Kanada beherbergt einige der größten Moorflächen weltweit, doch ausgerechnet über die Moore in den Schutzgebieten von Wilderness International wusste man bislang fast nichts. Mit Unterstützung von Prof. Dr. Jürgen Kreyling und Hanna Martens sollten diese Wissenslücken nun geschlossen werden.
Was macht die Moore auf Porcher Island so besonders?
Porcher Island ist geprägt von einer Landschaft, die nicht durch Industrie verändert, sondern über Jahrtausende durch natürliche Prozesse und die Lebensweise der indigenen Bevölkerung geformt wurde: zerklüftete Küsten, dichte temperierte Regenwälder und ausgedehnte, bisher kaum erforschte Moore. Für die Wissenschaft sind diese „weißen Flecken“ auf der Landkarte von enormem Interesse.

Wir sehen diese Moore auf globalen Karten zu einem erstaunlich großen Teil nicht einmal eingezeichnet. Und was vorliegt, sind nur grobe Schätzungen. In Wirklichkeit wissen wir kaum etwas über ihre Tiefe, ihre Ausdehnung oder ihre Kohlenstoffspeicher. Die vermeintlich bekannten Informationen sind also mit großer Unsicherheit behaftet und genau das macht die Feldforschung hier so spannend.
Prof. Dr. Jürgen Kreyling
Schon seit seiner Studienzeit verbindet Prof. Dr. Jürgen Kreyling eine enge Beziehung zu den Wildnisgebieten Kanadas. Damals erforschte er, wie lange Wälder nach Kahlschlägen zur Regeneration brauchen. Inspiriert von seinen ersten Forschungsexpeditionen, wusste er schon damals, dass er sein Leben unbedingt der Erforschung dieser wichtigen Ökosysteme widmen möchte. Inzwischen ist er seit über zehn Jahren Professor für Experimentelle Pflanzenökologie an der Universität Greifswald und zählt zu den führenden Moor-Experten Deutschlands.
Kanadas Wildnis: Forschung unter extremen Bedingungen
Tägliche Märsche über Strände mit schwerem Bohr-Equipment, Trinkwasser aus dem Moor filtern, wechselhaftes Küstenwetter und Stiche ohne Ende von Sandfliegen, Bremsen und Mücken (denn Insekten lieben Moore!). Was für viele nach Herausforderung klingt, ist für Jürgen und Hanna nur Randbedingung. Durch unsere Expedition hatten sie die einzigartige Gelegenheit, ein nahezu unerforschtes Ökosystem aus nächster Nähe zu studieren. „Jeder Schritt über die federnden Sphagnum-Moospolster erinnerte uns daran, wie lebendig und intakt dieses Ökosystem ist und wie wenig wir eigentlich darüber wissen“, berichtet Hanna Martens. Sie ist selbst Kanadierin und forscht vor allem zur Wiedervernässung von Mooren. In ihrer Heimat hat sie schon viele durch Öl- und Gasförderung degradierte und zerstörte Moore gesehen.

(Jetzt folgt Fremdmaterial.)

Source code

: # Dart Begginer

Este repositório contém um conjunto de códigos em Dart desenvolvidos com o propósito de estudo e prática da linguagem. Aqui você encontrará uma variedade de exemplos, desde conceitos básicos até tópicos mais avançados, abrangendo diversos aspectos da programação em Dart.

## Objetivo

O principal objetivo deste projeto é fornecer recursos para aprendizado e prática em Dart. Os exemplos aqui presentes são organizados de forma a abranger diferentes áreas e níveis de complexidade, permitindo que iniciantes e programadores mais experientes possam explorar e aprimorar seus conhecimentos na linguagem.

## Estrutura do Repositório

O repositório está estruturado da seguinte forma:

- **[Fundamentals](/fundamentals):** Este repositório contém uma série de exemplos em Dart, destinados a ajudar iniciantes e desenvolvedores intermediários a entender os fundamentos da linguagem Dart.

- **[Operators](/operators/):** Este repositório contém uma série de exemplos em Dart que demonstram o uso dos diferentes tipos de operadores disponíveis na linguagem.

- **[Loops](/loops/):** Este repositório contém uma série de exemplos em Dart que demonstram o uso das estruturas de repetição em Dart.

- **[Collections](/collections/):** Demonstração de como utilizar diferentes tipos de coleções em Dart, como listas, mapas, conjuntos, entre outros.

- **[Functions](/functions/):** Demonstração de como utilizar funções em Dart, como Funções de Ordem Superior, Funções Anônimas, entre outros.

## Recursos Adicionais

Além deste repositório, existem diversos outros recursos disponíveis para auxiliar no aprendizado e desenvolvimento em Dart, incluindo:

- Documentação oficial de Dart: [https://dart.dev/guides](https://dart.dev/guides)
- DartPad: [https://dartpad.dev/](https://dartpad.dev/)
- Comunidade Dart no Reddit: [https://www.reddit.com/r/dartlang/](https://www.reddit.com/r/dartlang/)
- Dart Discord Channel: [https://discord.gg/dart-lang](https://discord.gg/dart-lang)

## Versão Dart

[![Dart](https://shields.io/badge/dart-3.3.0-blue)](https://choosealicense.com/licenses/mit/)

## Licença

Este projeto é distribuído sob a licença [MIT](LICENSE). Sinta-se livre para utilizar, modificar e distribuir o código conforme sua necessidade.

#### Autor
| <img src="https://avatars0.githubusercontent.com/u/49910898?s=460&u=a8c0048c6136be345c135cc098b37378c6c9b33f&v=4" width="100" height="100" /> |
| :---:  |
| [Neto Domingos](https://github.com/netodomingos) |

„Beobachtungen und Studien zeigen, dass entwässerte Moore selbst nach der Renaturierung nicht wieder in ihren ursprünglichen gesunden Zustand zurückkehren. Das liegt daran, dass der jahrtausendealte Torf beim Austrocknen seine Struktur verliert: Er verdichtet sich, Poren verstopfen, das Moos zersetzt sich und verliert seine Funktion als Wasserspeicher. Ein wiedervernässtes Moor kann zwar neue Lebensräume schaffen und Emissionen stoppen, aber es erreicht nicht wieder die gleiche Speicherfähigkeit und Widerstandskraft wie das ursprüngliche Ökosystem. Genau deshalb ist es so entscheidend, intakte Moore zu schützen - nur solange sie nass bleiben, können sie ihre einzigartige Rolle für Klima und Biodiversität erfüllen.”
Hanna Martens
Moorökologin und Doktorantin am Greifswald Moor Centrum
Wie erforscht man Moore, über die man kaum etwas weiß?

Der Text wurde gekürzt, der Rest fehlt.